We took actress Stacey Sargeant back to the neighborhood where she grew up in Brooklyn, NY to learn about her early life struggle with disordered eating syndrome. This eating disorder is deemed the “disorder next door” because it targets over 60% of women. Although it’s not lethal like anorexia or bulimia, it can damage one’s emotional and physical health.
Growing up as a ballerina, Stacey was constantly told she was too fat to dance, despite her muscular, toned body and exceptional performances. In Stacey’s primarily black community, the body image ideal was full-figured and curvaceous. But Stacey was different from her peers. While those around her were proud of their curves, Stacey was ashamed. She wanted nothing more than a rail thin body, if for no other reason than to appease her critics. Stacey found that nothing was ever good enough – no amount of weight lost, no diet, no performance.

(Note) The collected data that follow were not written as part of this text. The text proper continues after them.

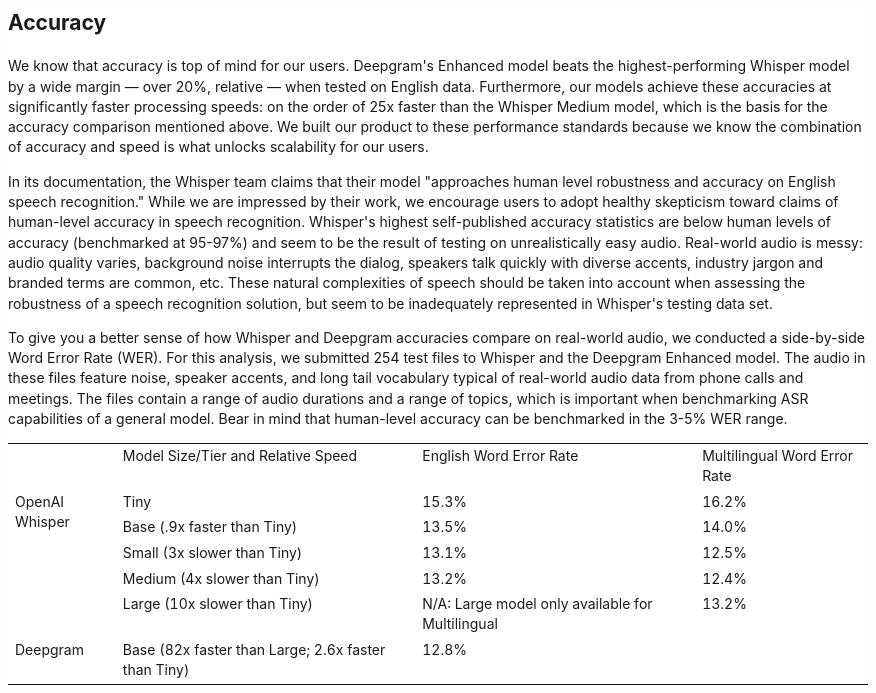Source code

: ## Accuracy

We know that accuracy is top of mind for our users. Deepgram's Enhanced model beats the highest-performing Whisper model by a wide margin — over 20%, relative — when tested on English data. Furthermore, our models achieve these accuracies at significantly faster processing speeds: on the order of 25x faster than the Whisper Medium model, which is the basis for the accuracy comparison mentioned above. We built our product to these performance standards because we know the combination of accuracy and speed is what unlocks scalability for our users.

In its documentation, the Whisper team claims that their model "approaches human level robustness and accuracy on English speech recognition." While we are impressed by their work, we encourage users to adopt healthy skepticism toward claims of human-level accuracy in speech recognition. Whisper's highest self-published accuracy statistics are below human levels of accuracy (benchmarked at 95-97%) and seem to be the result of testing on unrealistically easy audio. Real-world audio is messy: audio quality varies, background noise interrupts the dialog, speakers talk quickly with diverse accents, industry jargon and branded terms are common, etc. These natural complexities of speech should be taken into account when assessing the robustness of a speech recognition solution, but seem to be inadequately represented in Whisper's testing data set.

To give you a better sense of how Whisper and Deepgram accuracies compare on real-world audio, we conducted a side-by-side Word Error Rate (WER). For this analysis, we submitted 254 test files to Whisper and the Deepgram Enhanced model. The audio in these files feature noise, speaker accents, and long tail vocabulary typical of real-world audio data from phone calls and meetings. The files contain a range of audio durations and a range of topics, which is important when benchmarking ASR capabilities of a general model. Bear in mind that human-level accuracy can be benchmarked in the 3-5% WER range.

<table>
    <tr>
        <td></td>
        <td>Model Size/Tier and Relative Speed</td>
        <td>English Word Error Rate</td>
        <td>Multilingual Word Error Rate</td>
    </tr>
    <tr>
        <td rowspan="5">OpenAI Whisper</td>
        <td>Tiny</td>
        <td>15.3%</td>
        <td>16.2%</td>
    </tr>
    <tr>
        <td>Base (.9x faster than Tiny)</td>
        <td>13.5%</td>
        <td>14.0%</td>
    </tr>
    <tr>
        <td>Small (3x slower than Tiny)</td>
        <td>13.1%</td>
        <td>12.5%</td>
    </tr>
    <tr>
        <td>Medium (4x slower than Tiny)</td>
        <td>13.2%</td>
        <td>12.4%</td>
    </tr>
    <tr>
        <td>Large (10x slower than Tiny)</td>
        <td>N/A: Large model only available for Multilingual</td>
        <td>13.2%</td>
    </tr>
    <tr>
        <td rowspan="3">Deepgram</td>
        <td>Base (82x faster than Large; 2.6x faster than Tiny)</td>
        <td>12.8%</td>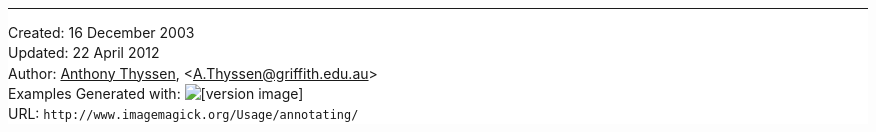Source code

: ------------------------------------------------------------------------

Created: 16 December 2003  
 Updated: 22 April 2012  
 Author: [Anthony Thyssen](http://www.ict.griffith.edu.au/anthony/anthony.html), &lt;[A.Thyssen@griffith.edu.au](http://www.ict.griffith.edu.au/anthony/mail.shtml)&gt;  
 Examples Generated with: ![\[version image\]](version.gif)  
 URL: `http://www.imagemagick.org/Usage/annotating/`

Stacey understood food to be a bad thing – she would starve herself and then binge, feeling constant guilt for each calorie consumed.

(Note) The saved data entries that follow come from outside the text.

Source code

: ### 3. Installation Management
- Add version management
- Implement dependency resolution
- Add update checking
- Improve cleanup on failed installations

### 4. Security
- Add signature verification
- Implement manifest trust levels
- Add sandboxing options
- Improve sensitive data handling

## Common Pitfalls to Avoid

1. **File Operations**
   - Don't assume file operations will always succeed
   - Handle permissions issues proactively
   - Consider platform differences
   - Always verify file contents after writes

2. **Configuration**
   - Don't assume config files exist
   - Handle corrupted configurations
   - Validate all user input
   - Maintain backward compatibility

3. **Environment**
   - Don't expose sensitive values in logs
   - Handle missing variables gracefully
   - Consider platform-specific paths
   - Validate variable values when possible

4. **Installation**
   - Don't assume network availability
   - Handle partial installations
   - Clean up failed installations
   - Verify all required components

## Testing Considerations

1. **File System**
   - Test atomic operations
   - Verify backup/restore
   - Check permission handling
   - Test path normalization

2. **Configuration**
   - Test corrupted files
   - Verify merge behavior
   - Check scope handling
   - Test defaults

After years of struggling with her naturally curvaceous body, Stacey decided she would put a stop to the criticism and a start to her healing process. She began to recite a message in the mirror each day, one that she wished she had been told as a little girl – you are good enough, you are beautiful as you, you are gorgeous!
Today, Stacey is a successful actress gracing the stages of Broadway and making appearances in shows like Glee. Stacey is happy, healthy and fulfilled, but getting there wasn’t easy.